Namun, seiring perkembangan dan evaluasi layanan, rute mengalami perubahan.

  • Rute Medan–Belawan dihentikan sekitar tahun 2019 karena sepinya penumpang.
  • Rute Medan–Tebing Tinggi juga berhenti beroperasi pada tahun yang sama.
  • Saat ini, rute utama yang aktif adalah Medan–Binjai, yang merupakan rute paling padat dan strategis bagi masyarakat suburban Medan.


KRD Sri Lelawangsa

Jenis Kereta dan Kapasitas

KRD Sri Lelawangsa awalnya menggunakan rangkaian Kereta Rel Diesel Non Elektrik (KRDE) buatan PT Industri Kereta Api (INKA).

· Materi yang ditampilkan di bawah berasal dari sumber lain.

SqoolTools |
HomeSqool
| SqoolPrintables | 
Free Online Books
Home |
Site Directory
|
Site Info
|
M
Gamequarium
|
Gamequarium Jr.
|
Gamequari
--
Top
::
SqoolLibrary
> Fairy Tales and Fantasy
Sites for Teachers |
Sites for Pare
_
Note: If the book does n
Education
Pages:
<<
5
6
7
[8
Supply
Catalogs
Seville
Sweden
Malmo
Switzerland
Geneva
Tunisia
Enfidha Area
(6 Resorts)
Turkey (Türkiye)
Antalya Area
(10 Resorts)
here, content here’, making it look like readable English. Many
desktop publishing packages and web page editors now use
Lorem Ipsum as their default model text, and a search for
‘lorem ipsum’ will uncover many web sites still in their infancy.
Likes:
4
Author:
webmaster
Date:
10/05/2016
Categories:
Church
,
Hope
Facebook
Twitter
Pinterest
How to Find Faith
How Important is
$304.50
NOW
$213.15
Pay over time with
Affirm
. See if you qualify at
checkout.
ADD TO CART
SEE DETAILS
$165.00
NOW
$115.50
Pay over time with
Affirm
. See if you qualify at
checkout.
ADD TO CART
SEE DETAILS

Rangkaian yang digunakan berbentuk seperti KRD lokal, dengan model kereta buatan dalam negeri.

  • Jumlah gerbong: Umumnya terdiri dari 3 hingga 4 kereta penumpang dalam satu rangkaian.
  • Sistem penggerak: Diesel hidrolik.
  • Kelas layanan: KRD Sri Lelawangsa hanya menyediakan kelas ekonomi dengan konfigurasi tempat duduk memanjang (long seat), kapasitas sekitar 300-an penumpang per rangkaian.

Pada perkembangannya, sejak 2020-an, layanan Sri Lelawangsa mulai menggunakan lokomotif Tarik (KA Lokal) dengan kereta kelas Ekonomi New Generation buatan INKA, menggantikan sebagian armada KRD lama yang sudah menua.


Fasilitas

  • Sebagai layanan kereta lokal, fasilitasnya sederhana namun memadai:
  • Tempat duduk berhadap-hadapan (long seat)
  • AC (pada armada kereta baru/New Generation)
  • Toilet
  • Pengamanan oleh petugas KAI dan Polsuska
  • Tarif subsidi dari pemerintah (PSO/ Public Service Obligation)

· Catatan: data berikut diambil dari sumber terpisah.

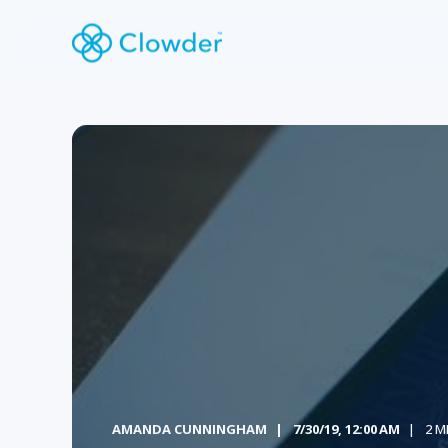
AMANDA CUNNINGHAM
7/30/19, 12:00 AM
2 M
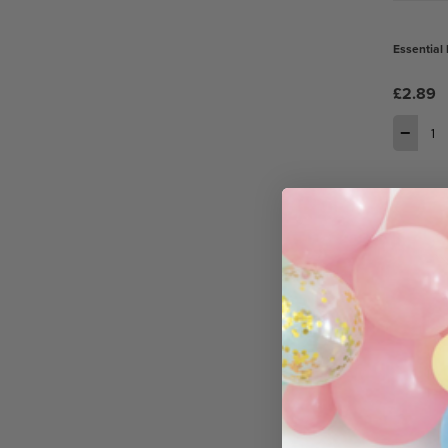
Essential 
£2.89
−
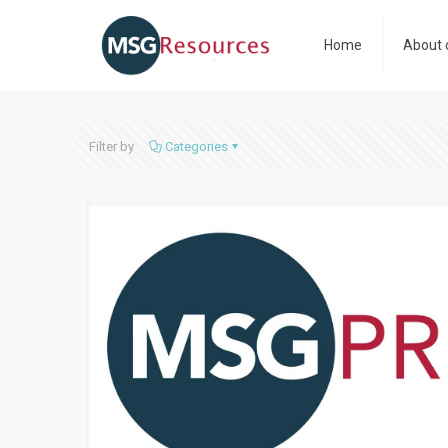
Home
About 
Filter by
Categories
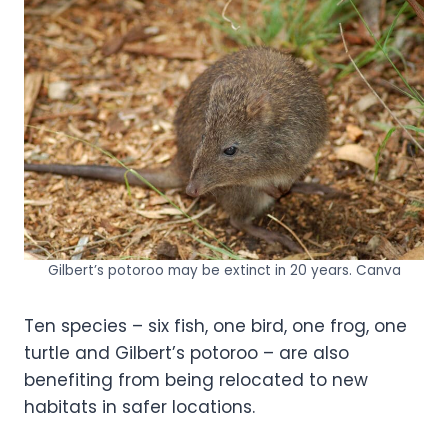
Gilbert’s potoroo may be extinct in 20 years. Canva
Ten species – six fish, one bird, one frog, one
turtle and Gilbert’s potoroo – are also
benefiting from being relocated to new
habitats in safer locations.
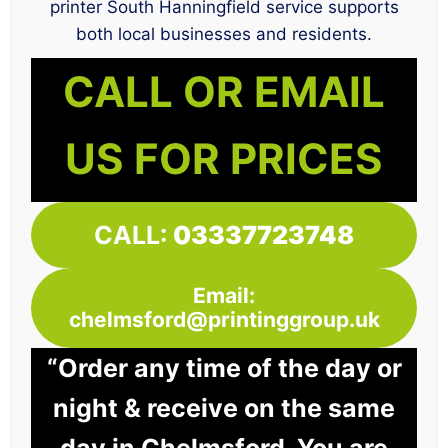
printer South Hanningfield service supports
both local businesses and residents.
CALL OR EMAIL
US FOR PRICES
CALL:
03337723748
Email:
chelmsford@printinggroup.uk
“Order any time of the day or
night & receive on the same
day in Chelmsford. You are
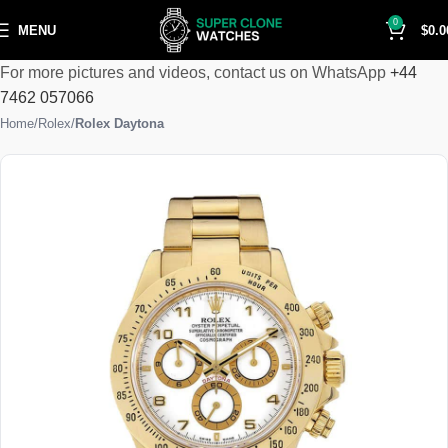
0
MENU
$
0.0
For more pictures and videos, contact us on WhatsApp
+44
7462 057066
Home
Rolex
Rolex Daytona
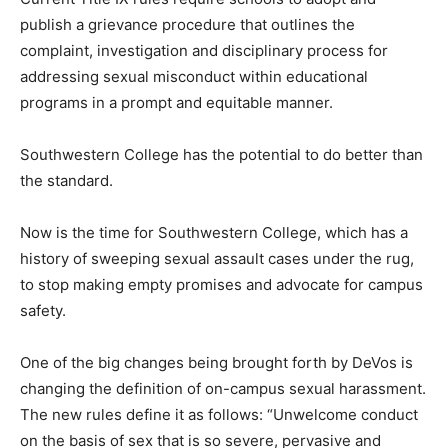
publish a grievance procedure that outlines the
complaint, investigation and disciplinary process for
addressing sexual misconduct within educational
programs in a prompt and equitable manner.
Southwestern College has the potential to do better than
the standard.
Now is the time for Southwestern College, which has a
history of sweeping sexual assault cases under the rug,
to stop making empty promises and advocate for campus
safety.
One of the big changes being brought forth by DeVos is
changing the definition of on-campus sexual harassment.
The new rules define it as follows: “Unwelcome conduct
on the basis of sex that is so severe, pervasive and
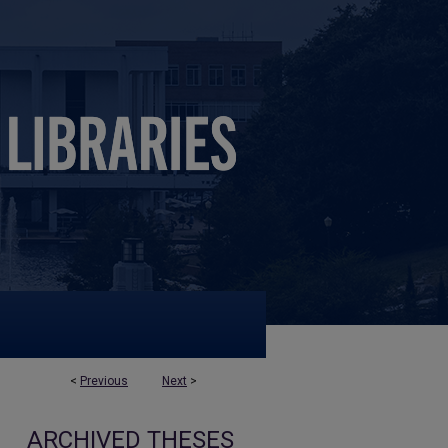
<
Previous
Next
>
ARCHIVED THESES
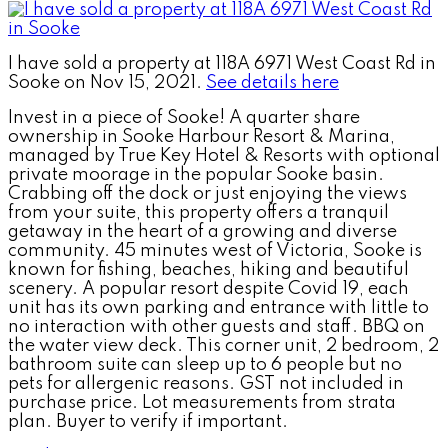
I have sold a property at 118A 6971 West Coast Rd in
Sooke on Nov 15, 2021.
See details here
Invest in a piece of Sooke! A quarter share
ownership in Sooke Harbour Resort & Marina,
managed by True Key Hotel & Resorts with optional
private moorage in the popular Sooke basin.
Crabbing off the dock or just enjoying the views
from your suite, this property offers a tranquil
getaway in the heart of a growing and diverse
community. 45 minutes west of Victoria, Sooke is
known for fishing, beaches, hiking and beautiful
scenery. A popular resort despite Covid 19, each
unit has its own parking and entrance with little to
no interaction with other guests and staff. BBQ on
the water view deck. This corner unit, 2 bedroom, 2
bathroom suite can sleep up to 6 people but no
pets for allergenic reasons. GST not included in
purchase price. Lot measurements from strata
plan. Buyer to verify if important.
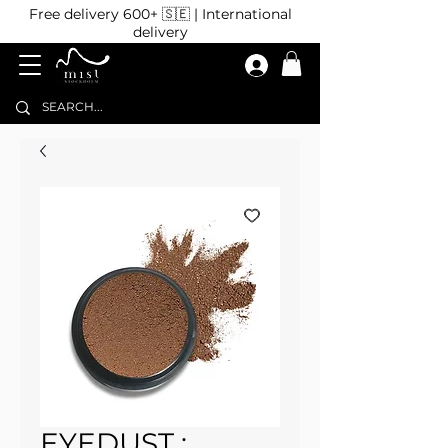
Free delivery 600+ 🇸🇪 | International
delivery
EYEDUST :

Meski sempat mengalami insiden tabrakan dan vandalisme beberapa kali, Sri Lelawangsa tetap menjadi pilihan utama transportasi murah dan efisien bagi masyarakat Medan-Binjai. Salah satu tantangan utama layanan ini adalah persaingan dengan angkutan darat lain serta perlunya peremajaan armada secara berkelanjutan.


KRD Sri Lelawangsa menjadi simbol komitmen PT KAI Divre I Sumatera Utara dalam menyediakan transportasi publik yang terjangkau bagi masyarakat urban di Sumatera Utara. Dengan rute Medan–Binjai yang tetap eksis hingga kini, kereta ini berperan penting mengatasi kemacetan dan mendukung aktivitas perekonomian setempat.





Timeline Perkembangan KRD Sri Lelawangsa


Tahun Peristiwa
6 Maret 2010         KRD Sri Lelawangsa resmi beroperasi.
2010–2019         Melayani rute Medan–Binjai, Medan–Belawan, Medan–Tebing Tinggi.
2019         Penghentian rute Medan–Belawan dan Medan–Tebing Tinggi. Tinggal rute                        Medan–Binjai.
2020         Mulai dilakukan penggantian armada dengan kereta ekonomi baru INKA,                            menggunakan sistem lokomotif tarik.
2024–2025         Masih beroperasi melayani rute Medan–Binjai, menjadi andalan masyarakat untuk                 transportasi harian.